Friday, October 05, 2007

What They Said

The other night, on the ABC, there was an interview with Yvonne Kenny, who is a famous Australian opera singer. When asked about her early life, especially when she was first starting out trying to be a singer and win roles in operas, she said the family would often ask her when she was going to get a "proper job". It's only now, after many years of being a professional singer, performing all over the world, that she seems to be able to look back on her accomplishments and laugh, and say, "See? I followed my dream."

I've talked to several writers about what drives us to write. Or more usually, what drives us to write for publication. Anyone can write journals or diaries or poems to amuse themselves, but there comes a point where you step over the line and start sending your work out. For many, the first few rejections are enough to stop them. For some, it proves to them that it was "only a silly idea" and they go off and do something else. I often warn students that once they graduate from the course, they are on their own, and that's a hard thing to come to terms with. No more deadlines, no more feedback or workshopping - quite a few now form their own writing groups.

Sometimes writers say they want to be published to be validated in some way, and it's amazing how much of that "validation" is about family - whether it's mother, father, sister, or someone along the way (often a teacher at school) who has poured scorn on the desire or the dream.
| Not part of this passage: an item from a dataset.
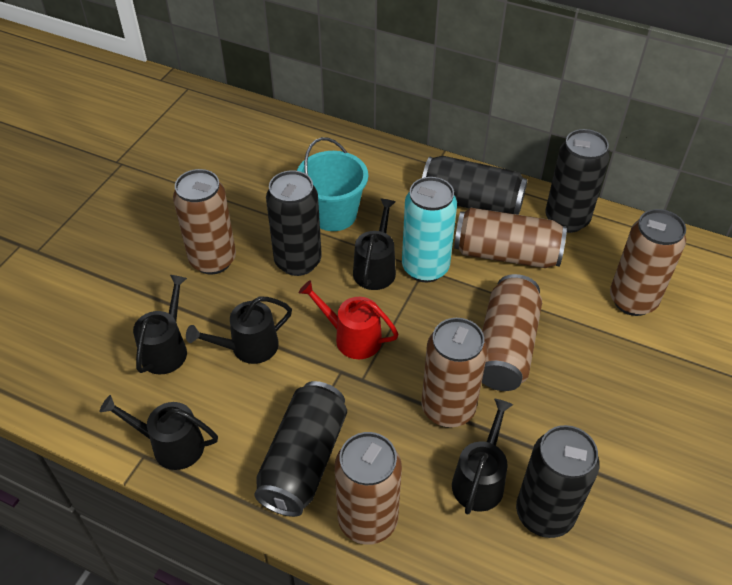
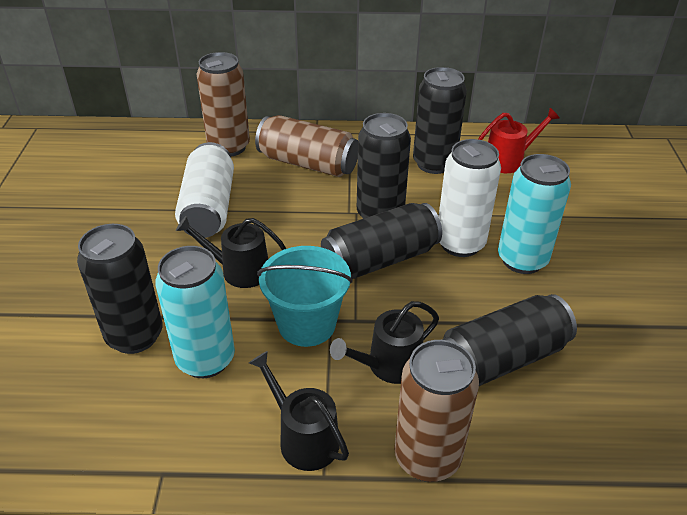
black watering can: [99,395,218,470] [133,275,187,374] [186,296,292,364] [353,199,396,290] [452,399,513,515] = 5 -> [176,216,286,288] [249,351,349,471] [330,301,439,384] = 3
brown can: [173,169,236,274] [335,432,402,545] [422,318,487,428] [454,208,567,268] [482,274,542,391] [610,209,686,316] = 6 -> [197,52,250,157] [255,115,358,177] [394,340,479,482] = 3
turquoise can: [402,177,457,282] = 1 -> [155,246,235,378] [498,154,571,274] = 2
white can: none = 0 -> [175,142,234,238] [439,139,501,257] = 2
Getting published is a great way to say "Now you can go and get ***". Sometimes the validation is simply about self-worth, and with publishing being the way it is these days, that's a rocky path to tread.

Lots of new writers that I meet have trouble with the idea that publishing is a business. They point to people like Raymond Carver, who had an editor who helped to shape his early work, or someone like Frank McCourt, who wrote about his terrible childhood and made a million from it. But Carver and McCourt aren't famous because a publisher thought their book was "worthy". They're famous because they wrote something so good that people would pay money to own a copy and read it.

When I was a kid, I was, of course, extremely well-behaved and quiet (not). My mother's favourite saying, when I got too much for her, was, "Stop creating!". (Mother translation: stop carrying on or you'll get a thick ear.) My mother is no longer around to tell me to stop anything, but she was a voracious reader, and a writer of diaries, and I can't help wondering sometimes if she was still alive, what she'd think of me now. Stop creating? Not likely, Mum.